Work to be completed: Which lines run from the line with "Copyright 2024 CiberMascotas" through the line with "Genom att dela" in the entries below? Print them exactly, both ends included, and nothing more.

Available data:
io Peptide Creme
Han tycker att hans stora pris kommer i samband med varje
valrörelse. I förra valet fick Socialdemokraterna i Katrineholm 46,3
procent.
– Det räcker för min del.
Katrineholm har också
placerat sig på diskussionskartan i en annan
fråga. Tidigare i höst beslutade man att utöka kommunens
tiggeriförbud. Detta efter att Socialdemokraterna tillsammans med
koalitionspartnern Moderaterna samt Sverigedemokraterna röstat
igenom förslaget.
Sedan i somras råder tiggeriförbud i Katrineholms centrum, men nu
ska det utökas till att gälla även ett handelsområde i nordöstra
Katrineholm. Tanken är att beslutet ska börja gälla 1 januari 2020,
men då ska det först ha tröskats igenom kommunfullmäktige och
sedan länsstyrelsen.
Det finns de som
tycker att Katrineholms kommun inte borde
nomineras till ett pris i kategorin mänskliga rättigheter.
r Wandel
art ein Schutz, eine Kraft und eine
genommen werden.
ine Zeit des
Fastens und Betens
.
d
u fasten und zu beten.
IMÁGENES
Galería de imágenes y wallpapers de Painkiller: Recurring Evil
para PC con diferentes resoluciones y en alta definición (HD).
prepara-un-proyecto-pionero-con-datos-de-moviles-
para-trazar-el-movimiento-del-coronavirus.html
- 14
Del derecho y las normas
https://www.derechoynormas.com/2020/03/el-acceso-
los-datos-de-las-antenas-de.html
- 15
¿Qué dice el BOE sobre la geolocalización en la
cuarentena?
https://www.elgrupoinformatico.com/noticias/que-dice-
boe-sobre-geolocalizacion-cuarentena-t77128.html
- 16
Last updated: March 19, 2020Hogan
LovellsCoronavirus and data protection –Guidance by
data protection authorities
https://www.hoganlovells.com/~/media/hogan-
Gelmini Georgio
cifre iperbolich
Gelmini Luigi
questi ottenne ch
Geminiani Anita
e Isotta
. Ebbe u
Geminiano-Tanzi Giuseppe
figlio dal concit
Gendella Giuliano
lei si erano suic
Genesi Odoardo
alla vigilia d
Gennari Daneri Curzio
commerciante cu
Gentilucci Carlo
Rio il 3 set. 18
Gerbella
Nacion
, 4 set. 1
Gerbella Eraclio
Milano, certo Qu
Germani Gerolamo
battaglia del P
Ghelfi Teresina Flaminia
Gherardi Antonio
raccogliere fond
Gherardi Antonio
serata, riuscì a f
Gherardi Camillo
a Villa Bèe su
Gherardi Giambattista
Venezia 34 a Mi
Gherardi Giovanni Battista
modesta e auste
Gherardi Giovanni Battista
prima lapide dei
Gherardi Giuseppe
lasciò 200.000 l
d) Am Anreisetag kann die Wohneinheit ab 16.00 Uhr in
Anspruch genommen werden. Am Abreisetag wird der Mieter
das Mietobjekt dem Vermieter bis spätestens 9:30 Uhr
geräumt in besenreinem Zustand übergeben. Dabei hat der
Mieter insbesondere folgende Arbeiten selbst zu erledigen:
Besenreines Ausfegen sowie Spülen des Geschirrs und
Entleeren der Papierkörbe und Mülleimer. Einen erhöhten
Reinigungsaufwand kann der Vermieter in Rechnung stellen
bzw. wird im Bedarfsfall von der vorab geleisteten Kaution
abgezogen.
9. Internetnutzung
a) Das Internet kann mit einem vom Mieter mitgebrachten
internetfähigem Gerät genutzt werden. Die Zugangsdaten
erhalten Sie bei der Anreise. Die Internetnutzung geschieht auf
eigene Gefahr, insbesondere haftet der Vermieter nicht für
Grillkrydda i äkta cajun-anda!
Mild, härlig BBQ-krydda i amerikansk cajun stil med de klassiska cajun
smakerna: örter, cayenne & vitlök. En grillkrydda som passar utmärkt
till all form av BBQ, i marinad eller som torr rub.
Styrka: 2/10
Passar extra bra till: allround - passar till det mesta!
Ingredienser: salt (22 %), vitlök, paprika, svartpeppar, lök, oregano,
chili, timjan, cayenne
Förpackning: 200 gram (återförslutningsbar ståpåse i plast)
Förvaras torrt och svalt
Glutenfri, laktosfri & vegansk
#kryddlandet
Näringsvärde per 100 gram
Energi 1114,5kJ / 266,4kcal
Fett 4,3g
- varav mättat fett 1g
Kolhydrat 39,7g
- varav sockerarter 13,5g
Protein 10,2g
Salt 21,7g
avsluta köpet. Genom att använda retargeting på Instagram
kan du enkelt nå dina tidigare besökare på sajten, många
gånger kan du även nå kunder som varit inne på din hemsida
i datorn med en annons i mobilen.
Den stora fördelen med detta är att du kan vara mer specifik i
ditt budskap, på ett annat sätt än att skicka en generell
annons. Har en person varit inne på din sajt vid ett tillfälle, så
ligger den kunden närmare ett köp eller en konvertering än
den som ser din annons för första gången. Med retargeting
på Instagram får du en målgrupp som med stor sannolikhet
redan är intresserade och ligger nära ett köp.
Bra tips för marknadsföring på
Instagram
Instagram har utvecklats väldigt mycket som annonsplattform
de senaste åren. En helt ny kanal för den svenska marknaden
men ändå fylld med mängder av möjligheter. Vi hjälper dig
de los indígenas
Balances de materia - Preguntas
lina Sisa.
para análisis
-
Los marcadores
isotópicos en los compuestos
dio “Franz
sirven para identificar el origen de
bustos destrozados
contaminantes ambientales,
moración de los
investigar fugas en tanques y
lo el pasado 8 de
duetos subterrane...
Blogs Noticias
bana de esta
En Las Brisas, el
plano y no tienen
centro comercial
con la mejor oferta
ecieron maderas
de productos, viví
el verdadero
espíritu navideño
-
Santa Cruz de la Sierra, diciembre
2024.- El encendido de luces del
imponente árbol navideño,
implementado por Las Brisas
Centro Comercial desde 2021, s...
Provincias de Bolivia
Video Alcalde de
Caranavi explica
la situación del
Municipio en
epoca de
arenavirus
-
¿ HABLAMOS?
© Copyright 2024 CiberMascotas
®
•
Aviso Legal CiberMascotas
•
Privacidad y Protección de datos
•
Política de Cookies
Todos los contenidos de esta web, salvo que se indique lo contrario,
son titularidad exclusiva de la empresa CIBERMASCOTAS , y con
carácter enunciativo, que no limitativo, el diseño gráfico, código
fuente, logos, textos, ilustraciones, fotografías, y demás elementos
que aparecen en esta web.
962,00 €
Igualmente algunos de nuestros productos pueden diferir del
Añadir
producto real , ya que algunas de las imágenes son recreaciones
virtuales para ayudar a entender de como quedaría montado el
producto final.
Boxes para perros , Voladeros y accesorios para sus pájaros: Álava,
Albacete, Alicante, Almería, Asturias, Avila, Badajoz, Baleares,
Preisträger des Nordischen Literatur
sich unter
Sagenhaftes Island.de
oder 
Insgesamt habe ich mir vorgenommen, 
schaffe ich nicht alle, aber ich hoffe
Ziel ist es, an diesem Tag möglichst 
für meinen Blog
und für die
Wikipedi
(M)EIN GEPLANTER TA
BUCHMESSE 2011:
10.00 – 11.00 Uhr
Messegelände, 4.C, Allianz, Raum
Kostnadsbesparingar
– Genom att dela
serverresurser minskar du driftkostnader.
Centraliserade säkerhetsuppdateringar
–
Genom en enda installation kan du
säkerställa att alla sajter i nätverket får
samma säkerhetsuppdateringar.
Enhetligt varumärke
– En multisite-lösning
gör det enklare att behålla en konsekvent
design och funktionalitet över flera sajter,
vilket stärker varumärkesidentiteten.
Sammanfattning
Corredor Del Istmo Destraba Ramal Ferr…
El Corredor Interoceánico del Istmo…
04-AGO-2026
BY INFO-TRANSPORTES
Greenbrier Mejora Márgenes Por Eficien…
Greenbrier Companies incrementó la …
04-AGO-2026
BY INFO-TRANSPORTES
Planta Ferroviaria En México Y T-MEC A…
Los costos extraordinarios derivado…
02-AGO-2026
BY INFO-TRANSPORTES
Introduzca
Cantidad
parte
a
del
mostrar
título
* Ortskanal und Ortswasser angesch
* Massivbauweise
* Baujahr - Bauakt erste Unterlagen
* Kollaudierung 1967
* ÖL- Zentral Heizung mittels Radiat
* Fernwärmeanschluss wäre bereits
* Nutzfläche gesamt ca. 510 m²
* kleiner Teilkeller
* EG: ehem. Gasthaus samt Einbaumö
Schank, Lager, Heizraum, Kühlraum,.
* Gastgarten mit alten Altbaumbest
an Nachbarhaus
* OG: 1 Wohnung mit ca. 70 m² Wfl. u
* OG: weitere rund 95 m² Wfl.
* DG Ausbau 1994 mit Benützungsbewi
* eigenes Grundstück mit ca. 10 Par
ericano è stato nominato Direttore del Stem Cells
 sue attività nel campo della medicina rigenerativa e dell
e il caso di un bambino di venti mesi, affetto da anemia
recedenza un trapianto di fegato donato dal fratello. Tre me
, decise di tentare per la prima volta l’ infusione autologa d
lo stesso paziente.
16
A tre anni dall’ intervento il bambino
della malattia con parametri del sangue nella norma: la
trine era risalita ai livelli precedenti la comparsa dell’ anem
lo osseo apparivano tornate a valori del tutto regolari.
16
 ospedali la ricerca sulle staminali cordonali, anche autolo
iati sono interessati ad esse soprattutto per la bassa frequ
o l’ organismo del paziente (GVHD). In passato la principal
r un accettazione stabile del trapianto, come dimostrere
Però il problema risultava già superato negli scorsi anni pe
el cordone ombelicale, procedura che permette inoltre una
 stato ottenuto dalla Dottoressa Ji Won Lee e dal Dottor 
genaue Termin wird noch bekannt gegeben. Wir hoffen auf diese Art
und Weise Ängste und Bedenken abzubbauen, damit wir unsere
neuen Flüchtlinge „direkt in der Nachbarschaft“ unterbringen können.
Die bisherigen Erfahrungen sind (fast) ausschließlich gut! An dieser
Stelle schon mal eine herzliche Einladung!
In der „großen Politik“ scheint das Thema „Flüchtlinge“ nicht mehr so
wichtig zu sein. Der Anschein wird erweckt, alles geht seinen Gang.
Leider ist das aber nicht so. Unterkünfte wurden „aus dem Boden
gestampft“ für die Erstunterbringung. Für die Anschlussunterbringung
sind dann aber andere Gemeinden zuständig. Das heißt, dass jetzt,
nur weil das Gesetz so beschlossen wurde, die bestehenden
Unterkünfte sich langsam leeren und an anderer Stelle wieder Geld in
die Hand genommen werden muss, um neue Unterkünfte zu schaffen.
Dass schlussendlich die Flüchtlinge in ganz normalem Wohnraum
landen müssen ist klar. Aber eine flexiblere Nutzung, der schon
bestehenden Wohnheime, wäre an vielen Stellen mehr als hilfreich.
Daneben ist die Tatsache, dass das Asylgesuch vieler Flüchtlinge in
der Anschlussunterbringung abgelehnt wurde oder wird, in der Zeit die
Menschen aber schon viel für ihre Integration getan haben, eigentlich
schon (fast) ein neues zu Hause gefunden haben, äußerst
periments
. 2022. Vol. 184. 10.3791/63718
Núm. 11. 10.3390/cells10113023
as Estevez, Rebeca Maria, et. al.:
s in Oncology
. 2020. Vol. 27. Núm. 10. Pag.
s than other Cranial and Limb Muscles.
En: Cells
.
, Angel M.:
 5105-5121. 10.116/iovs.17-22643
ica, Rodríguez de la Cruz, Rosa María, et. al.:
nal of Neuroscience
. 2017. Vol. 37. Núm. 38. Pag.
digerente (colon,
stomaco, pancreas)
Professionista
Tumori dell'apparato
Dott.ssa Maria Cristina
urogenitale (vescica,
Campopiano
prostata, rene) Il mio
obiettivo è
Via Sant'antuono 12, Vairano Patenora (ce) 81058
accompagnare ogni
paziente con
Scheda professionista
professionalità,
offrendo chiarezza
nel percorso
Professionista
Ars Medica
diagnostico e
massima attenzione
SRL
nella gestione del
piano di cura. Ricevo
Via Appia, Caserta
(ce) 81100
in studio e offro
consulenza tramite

Solution:
© Copyright 2024 CiberMascotas
®
•
Aviso Legal CiberMascotas
•
Privacidad y Protección de datos
•
Política de Cookies
Todos los contenidos de esta web, salvo que se indique lo contrario,
son titularidad exclusiva de la empresa CIBERMASCOTAS , y con
carácter enunciativo, que no limitativo, el diseño gráfico, código
fuente, logos, textos, ilustraciones, fotografías, y demás elementos
que aparecen en esta web.
962,00 €
Igualmente algunos de nuestros productos pueden diferir del
Añadir
producto real , ya que algunas de las imágenes son recreaciones
virtuales para ayudar a entender de como quedaría montado el
producto final.
Boxes para perros , Voladeros y accesorios para sus pájaros: Álava,
Albacete, Alicante, Almería, Asturias, Avila, Badajoz, Baleares,
Preisträger des Nordischen Literatur
sich unter
Sagenhaftes Island.de
oder 
Insgesamt habe ich mir vorgenommen, 
schaffe ich nicht alle, aber ich hoffe
Ziel ist es, an diesem Tag möglichst 
für meinen Blog
und für die
Wikipedi
(M)EIN GEPLANTER TA
BUCHMESSE 2011:
10.00 – 11.00 Uhr
Messegelände, 4.C, Allianz, Raum
Kostnadsbesparingar
– Genom att dela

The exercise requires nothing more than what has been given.